▶
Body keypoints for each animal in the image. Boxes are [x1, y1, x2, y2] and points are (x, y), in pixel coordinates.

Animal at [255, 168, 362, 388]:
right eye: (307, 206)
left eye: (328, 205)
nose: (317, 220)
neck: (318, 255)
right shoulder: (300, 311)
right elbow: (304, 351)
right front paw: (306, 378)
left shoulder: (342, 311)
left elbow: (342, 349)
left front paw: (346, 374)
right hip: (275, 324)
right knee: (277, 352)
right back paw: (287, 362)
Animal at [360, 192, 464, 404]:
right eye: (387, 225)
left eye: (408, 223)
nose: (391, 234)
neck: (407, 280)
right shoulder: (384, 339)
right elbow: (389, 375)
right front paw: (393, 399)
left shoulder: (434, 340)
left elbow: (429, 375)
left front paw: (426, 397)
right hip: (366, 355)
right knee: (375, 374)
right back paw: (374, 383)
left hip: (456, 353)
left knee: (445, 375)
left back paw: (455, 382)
◀
» **WHAT TO WORK ON**
All lines from the one that contains "right hip: (366, 355)" to the last line above must be given again exactly, with both included and nothing added.

» **PROBLEM SOLUTION**
right hip: (366, 355)
right knee: (375, 374)
right back paw: (374, 383)
left hip: (456, 353)
left knee: (445, 375)
left back paw: (455, 382)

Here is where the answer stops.